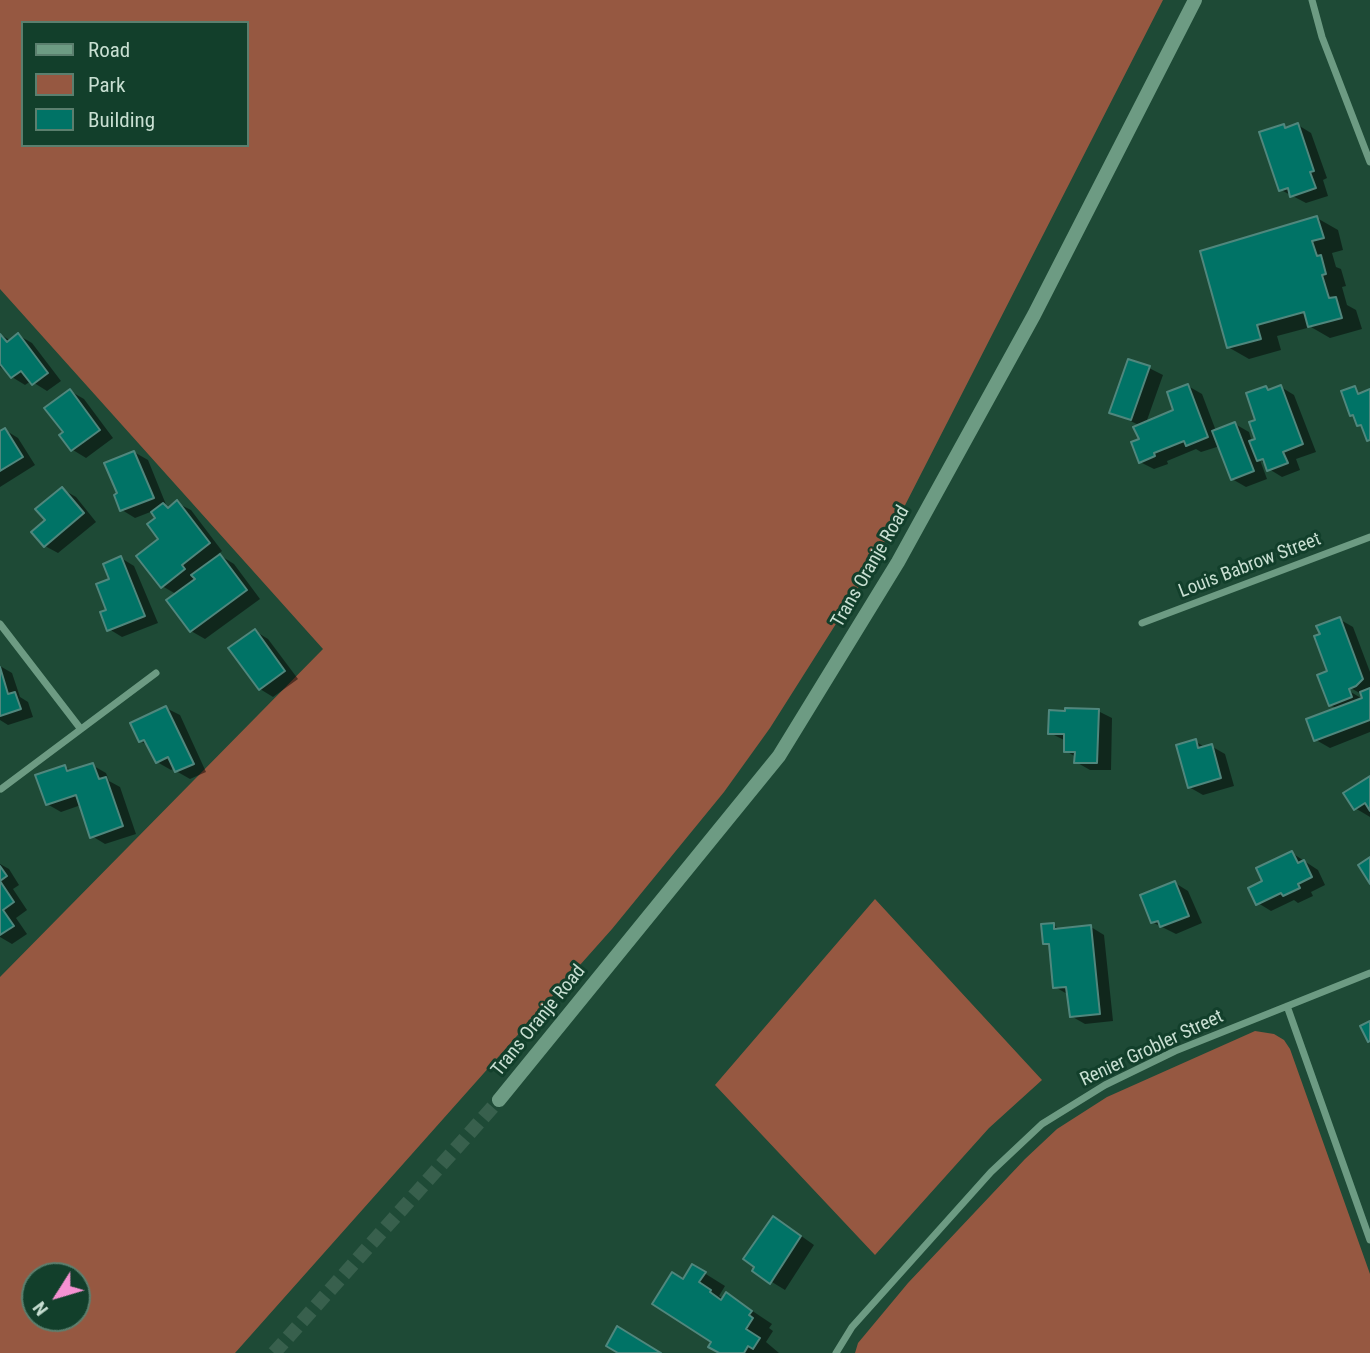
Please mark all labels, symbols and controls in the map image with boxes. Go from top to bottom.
legend [21,21,248,147]
text: Road [88,38,130,62]
text: Park [88,73,125,97]
text: Building [88,108,155,132]
street label: Trans Oranje Road [827,502,915,632]
street label: Louis Babrow Street [1176,528,1324,604]
street label: Trans Oranje Road [487,961,591,1081]
street label: Renier Grobler Street [1077,1006,1227,1092]
north arrow [21,1262,91,1332]
text: N [28,1297,53,1320]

################

Exactly as they appear above, print all the lines, but not the pictures.

> **TASK RESULT**:
Please mark all labels, symbols and controls in the map image with boxes. Go from top to bottom.
legend [21,21,248,147]
text: Road [88,38,130,62]
text: Park [88,73,125,97]
text: Building [88,108,155,132]
street label: Trans Oranje Road [827,502,915,632]
street label: Louis Babrow Street [1176,528,1324,604]
street label: Trans Oranje Road [487,961,591,1081]
street label: Renier Grobler Street [1077,1006,1227,1092]
north arrow [21,1262,91,1332]
text: N [28,1297,53,1320]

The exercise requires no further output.